Excerpt to read:
────────

AgriLiRa4D is a novel multi-modal dataset specifically developed for agricultural UAV SLAM research, incorporating LiDAR, 4D Radar, and IMU measurements collected using an agricultural UAV platform. Our dataset features high-precision ground truth trajectories obtained from a Fiber Optic Inertial Navigation System (FINS) module with a built-in Real-Time Kinematic (RTK) receiver (FINS_RTK), ensuring centimeter-level position accuracy and high-fidelity orientation references. This work aims to advance the development of robust SLAM systems tailored for agricultural autonomous operations.

Flat Farmland

Hilly Farmland

Terraced Farmland

News

Mapping Results

Scene LiDAR 4D Radar
Flat Farmland
Hilly Farmland
Terraced Farmland

Quick Start

The dataset can be downloaded from Hugging Face.

The 33 sequences of our dataset were collected across three representative farmland terrains—flat plains, hilly regions, and mountainous terraces—located in Nanjing, China. The dataset is organized into six sequence groups based on terrain type and scanning mode (boundary or coverage), namely NJFlatB, NJFlatC, NJHillB, NJHillC, NJTerrB, and NJTerrC.

For all sequences except NJTerrB and NJTerrC, the UAV flew at a constant altitude with respect to the take-off point. In contrast, for the mountainous-terrain sequences NJTerrB and NJTerrC, the UAV maintained a fixed height Above Ground Level (AGL) to ensure flight safety and stable sensor coverage over rapidly varying elevation. Multiple combinations of flight altitudes and speeds were employed to introduce different levels of SLAM difficulty. Each sequence additionally begins with a short stationary or hovering segment to facilitate IMU initialization.

Scene Sequence Scanning Mode Altitude (m) Speed (m/s) Path Length (m)

────────

Stored entries:
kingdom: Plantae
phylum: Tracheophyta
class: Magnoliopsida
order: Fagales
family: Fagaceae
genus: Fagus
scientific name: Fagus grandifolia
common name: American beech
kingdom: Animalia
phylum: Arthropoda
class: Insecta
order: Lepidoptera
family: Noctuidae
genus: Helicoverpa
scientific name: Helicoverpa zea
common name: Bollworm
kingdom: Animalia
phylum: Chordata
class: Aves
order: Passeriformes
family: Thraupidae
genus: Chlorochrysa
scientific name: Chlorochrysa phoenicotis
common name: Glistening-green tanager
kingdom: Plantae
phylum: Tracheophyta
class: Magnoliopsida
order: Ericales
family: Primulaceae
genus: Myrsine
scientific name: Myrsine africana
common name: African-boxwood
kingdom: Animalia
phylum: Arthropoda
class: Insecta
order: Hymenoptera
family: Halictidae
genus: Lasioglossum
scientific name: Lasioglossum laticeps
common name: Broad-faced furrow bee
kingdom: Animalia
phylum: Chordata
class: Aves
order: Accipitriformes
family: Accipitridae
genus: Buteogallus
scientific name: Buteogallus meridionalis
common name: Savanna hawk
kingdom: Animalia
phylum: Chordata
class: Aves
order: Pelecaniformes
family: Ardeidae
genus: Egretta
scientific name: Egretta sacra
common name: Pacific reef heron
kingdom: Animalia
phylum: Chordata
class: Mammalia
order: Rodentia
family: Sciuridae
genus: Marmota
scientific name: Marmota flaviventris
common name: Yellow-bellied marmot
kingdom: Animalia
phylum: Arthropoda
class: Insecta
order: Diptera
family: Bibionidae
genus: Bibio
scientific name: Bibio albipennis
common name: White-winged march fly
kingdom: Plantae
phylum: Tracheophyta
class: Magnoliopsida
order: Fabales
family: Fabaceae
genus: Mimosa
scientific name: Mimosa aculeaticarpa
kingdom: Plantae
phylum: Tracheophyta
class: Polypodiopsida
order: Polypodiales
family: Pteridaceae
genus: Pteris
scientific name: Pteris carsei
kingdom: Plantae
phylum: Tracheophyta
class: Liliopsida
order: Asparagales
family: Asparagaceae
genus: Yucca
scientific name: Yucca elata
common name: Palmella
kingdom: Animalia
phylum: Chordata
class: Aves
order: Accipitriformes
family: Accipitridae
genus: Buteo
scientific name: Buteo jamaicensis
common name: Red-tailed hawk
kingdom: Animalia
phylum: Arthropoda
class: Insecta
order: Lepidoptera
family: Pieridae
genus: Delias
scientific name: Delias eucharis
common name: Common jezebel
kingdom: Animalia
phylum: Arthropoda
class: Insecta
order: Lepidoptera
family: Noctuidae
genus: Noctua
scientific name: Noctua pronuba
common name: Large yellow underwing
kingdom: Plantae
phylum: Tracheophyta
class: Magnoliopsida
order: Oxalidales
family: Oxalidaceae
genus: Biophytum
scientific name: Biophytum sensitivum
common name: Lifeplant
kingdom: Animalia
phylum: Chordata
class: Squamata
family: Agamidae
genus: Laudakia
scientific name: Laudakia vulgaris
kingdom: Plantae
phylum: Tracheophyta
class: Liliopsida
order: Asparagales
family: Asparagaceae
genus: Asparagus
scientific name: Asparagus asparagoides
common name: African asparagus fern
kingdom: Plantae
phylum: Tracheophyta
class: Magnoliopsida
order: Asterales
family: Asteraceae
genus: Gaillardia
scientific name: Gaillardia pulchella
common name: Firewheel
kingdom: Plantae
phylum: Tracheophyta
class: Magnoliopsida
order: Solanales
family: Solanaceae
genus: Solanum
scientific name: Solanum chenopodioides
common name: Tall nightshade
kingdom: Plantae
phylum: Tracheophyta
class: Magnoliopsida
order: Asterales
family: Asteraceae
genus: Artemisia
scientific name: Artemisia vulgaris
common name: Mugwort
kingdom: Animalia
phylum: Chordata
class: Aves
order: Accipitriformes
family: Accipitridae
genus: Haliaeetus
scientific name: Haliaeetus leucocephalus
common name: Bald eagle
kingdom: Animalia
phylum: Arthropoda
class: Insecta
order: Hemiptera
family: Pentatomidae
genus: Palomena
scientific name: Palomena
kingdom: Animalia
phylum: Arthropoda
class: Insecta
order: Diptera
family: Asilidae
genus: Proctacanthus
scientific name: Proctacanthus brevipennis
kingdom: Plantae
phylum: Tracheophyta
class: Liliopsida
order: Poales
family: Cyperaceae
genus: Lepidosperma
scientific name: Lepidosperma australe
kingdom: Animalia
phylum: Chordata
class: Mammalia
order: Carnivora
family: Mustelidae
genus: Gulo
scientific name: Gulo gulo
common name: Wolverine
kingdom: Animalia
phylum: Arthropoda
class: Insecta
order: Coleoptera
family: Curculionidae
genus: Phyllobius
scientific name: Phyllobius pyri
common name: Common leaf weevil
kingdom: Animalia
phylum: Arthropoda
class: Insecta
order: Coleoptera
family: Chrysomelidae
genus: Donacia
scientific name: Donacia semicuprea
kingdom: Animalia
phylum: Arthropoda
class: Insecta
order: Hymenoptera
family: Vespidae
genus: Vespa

────────

Exercise brief: Continue the AgriLiRa4D dataset description from its last line.

Result of this task:
Flat Farmland NJFlatB01 boundary 5 3 434.77
NJFlatB02 boundary 5 8 464.21
NJFlatB03 boundary 10 3 456.32
NJFlatB04 boundary 10 8 462.18
NJFlatB05 boundary 15 3 465.89
NJFlatB06 boundary 15 8 454.21
NJFlatC01 coverage 5 8 805.65
NJFlatC02 coverage 10 3 801.17
NJFlatC03 coverage 10 8 798.96
NJFlatC04 coverage 15 3 822.23
Hilly Farmland NJHillB01 boundary 8 3 490.61
NJHillB02 boundary 8 8 493.07
NJHillB03 boundary 13 3 480.98
NJHillB04 boundary 13 8 484.60
NJHillB05 boundary 18 3 483.84
NJHillB06 boundary 18 8 488.41
NJHillC01 coverage 8 3 776.47
NJHillC02 coverage 8 8 783.31
NJHillC03 coverage 13 3 761.55
NJHillC04 coverage 13 8 768.14
NJHillC05 coverage 18 3 756.07
NJHillC06 coverage 18 8 769.94
Terraced Farmland NJTerrB01 boundary 3 3 204.91
NJTerrB02 boundary 6 3 207.21
NJTerrB03 boundary 6 6 209.71
NJTerrB04 boundary 9 3 211.95
NJTerrB05 boundary 9 6 215.72
NJTerrC01 coverage 3 3 311.23
NJTerrC02 coverage 3 6 307.53
NJTerrC03 coverage 6 3 311.24
NJTerrC04 coverage 6 6 300.84
NJTerrC05 coverage 9 3 313.64
NJTerrC06 coverage 9 6 317.48

The Radar-LiDAR-Inertial sensor data is provided in ROS bag format. Each bag contains the following topics:

Sensor Module Topic Name Message Type Rate (Hz)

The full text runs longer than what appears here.